I stand corrected its based on an A5 platform apologies.


----------



## Summit Detailing (Oct 9, 2006)

I Detailed a Superb estate at the weekend & if I had the money I'd upgrade my current 07 Passat estate to it without hesitation. Infact my shortlist would be made up of just 1 car - the Superb!

I'll be shocked if you don't like the drive & how much of a good all rounder it is:thumb:


----------



## Pignut71 (Mar 12, 2013)

Love Skoda's, love the Superb (in estate form). My Octavia was one of, if not the best car I ever owned. Not sure if its important to you but my experience with the dealer network was also faultless, 10/10 (unlike my experiences with the Land Rover / Range Rover dealer network).

Regards, Jon.


----------



## SteveyG (Apr 1, 2007)

The only downside for me would be the exterior. I mean who designed that thing? If you can get over that, then by all accounts they're a relatively good value car.


----------



## james_19742000 (May 8, 2008)

I have an Octavia with the DSG box, and I love it! Is the Superb the 6 or 7 speed box? Mine is the 6 speed box and I think it's a cracker! Yes occasionally there can be a slight amount of lag between applying the throttle and teh car reacting, but it is a split second and once you get used to it, its fine!

We are fortunate to have two cars in the household and one of them will always be a DSG box, it just takes a lot of stress out of driving, and those people that say it takes the fun out of driving etc (OK everyone is different and have different views) but for me it has put the enjoyment back into driving, stick it into Sport and away you go! Its the way frward in my view, these days we deal with heavy traffic etc and driving a car with a clutch is too much hard work these days, why do that when you can just select Drive!

If you get teh Superb, enjoy it, they are great cars!


----------



## Teddy (Dec 15, 2007)

woodys said:


> I stand corrected its based on an A5 platform apologies.


As in Audi A5? The A5 is a coupe A4 so the Superb isn't related to that either.


----------



## bigup (Jun 4, 2009)

It's based on the the Volkswagen Group B6 PQ46 platform which is the passat, Sharon and the seat alhambra


----------



## Ben_ZS (Sep 28, 2008)

I have a 2012 Skoda Octavia Estate as a company car. It's a cracking car!

Very comfortable, great engine in terms of power delivery and MPG. It's the 2.0TDI (140bhp, 800-900miles per tank on long motorway trips).

Nice place to be, comfortable seats and touch screen 'Bolero' system etc.
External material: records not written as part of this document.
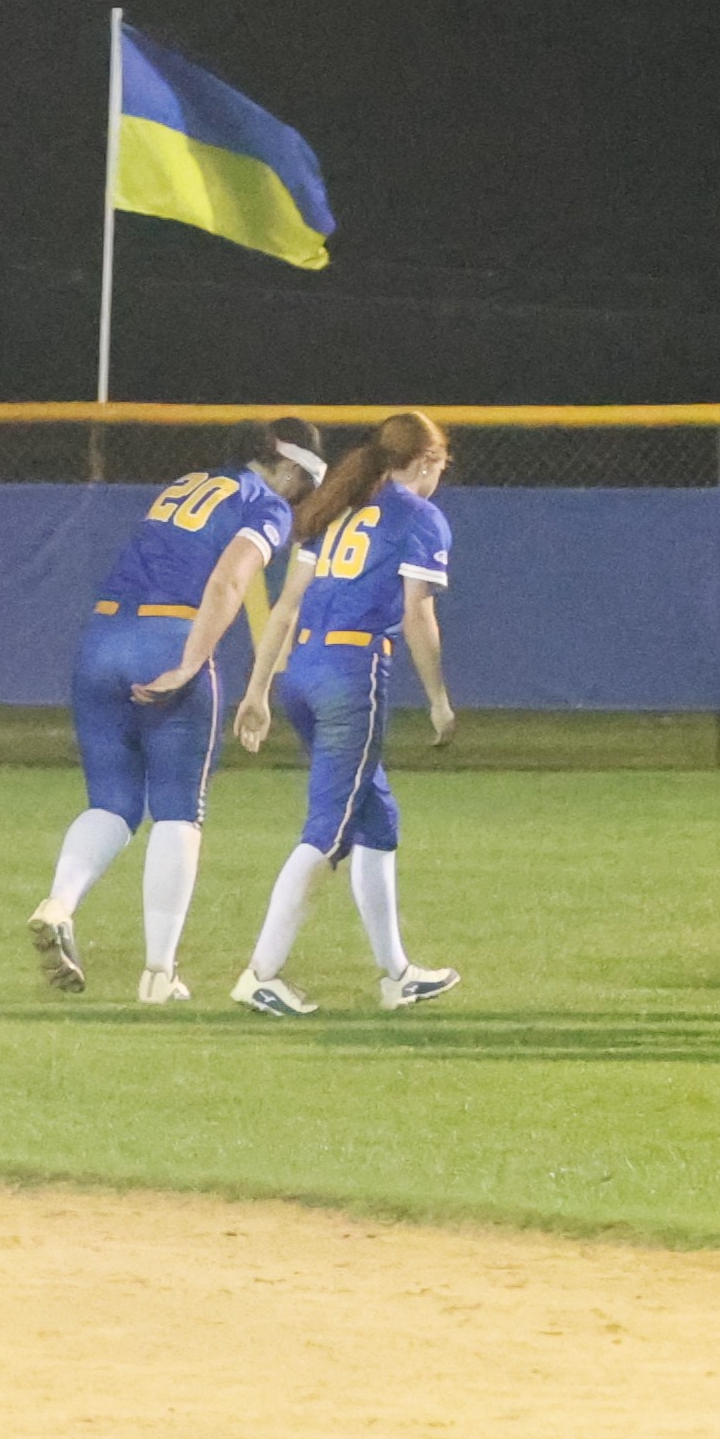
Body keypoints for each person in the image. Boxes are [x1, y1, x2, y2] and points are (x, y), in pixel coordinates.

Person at [33, 417, 323, 1003]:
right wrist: (189, 664)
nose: (300, 499)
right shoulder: (265, 504)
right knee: (178, 812)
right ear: (290, 466)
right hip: (168, 636)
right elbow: (227, 583)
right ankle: (158, 974)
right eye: (303, 484)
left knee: (111, 804)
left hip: (102, 639)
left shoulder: (186, 483)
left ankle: (59, 903)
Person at [231, 411, 463, 1018]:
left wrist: (257, 689)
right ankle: (260, 974)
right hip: (350, 675)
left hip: (303, 672)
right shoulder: (420, 517)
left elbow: (286, 606)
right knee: (328, 833)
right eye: (440, 465)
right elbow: (417, 615)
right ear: (424, 461)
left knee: (376, 821)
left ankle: (397, 974)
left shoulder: (339, 506)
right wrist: (439, 700)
I think you'll be impressed on your test drive :thumb:


----------



## hotwaxxx (Jul 12, 2007)

Well, I've managed to bring forward my test drive to this afternoon at 3pm.

The Superb that I will be driving is a fully kitted Elegance CR170 model in black paintwork with black interior (they don't currently have the colour combination I want which is Rosso with creame interior and wood trim) so it will essentially just be a test drive to see how the car drives and looks.

The showroom guy also said that the car is fully fitted with every conceivable extra (but not 4x4) and also has the OEM rear entertainment system so that should be good to see in action.

Cannot wait now. :thumb:


----------



## Pignut71 (Mar 12, 2013)

Not long now!!

Estate or saloon / hatch? Personally I think the exterior proportions of the estate look a lot nicer.

Enjoy!


----------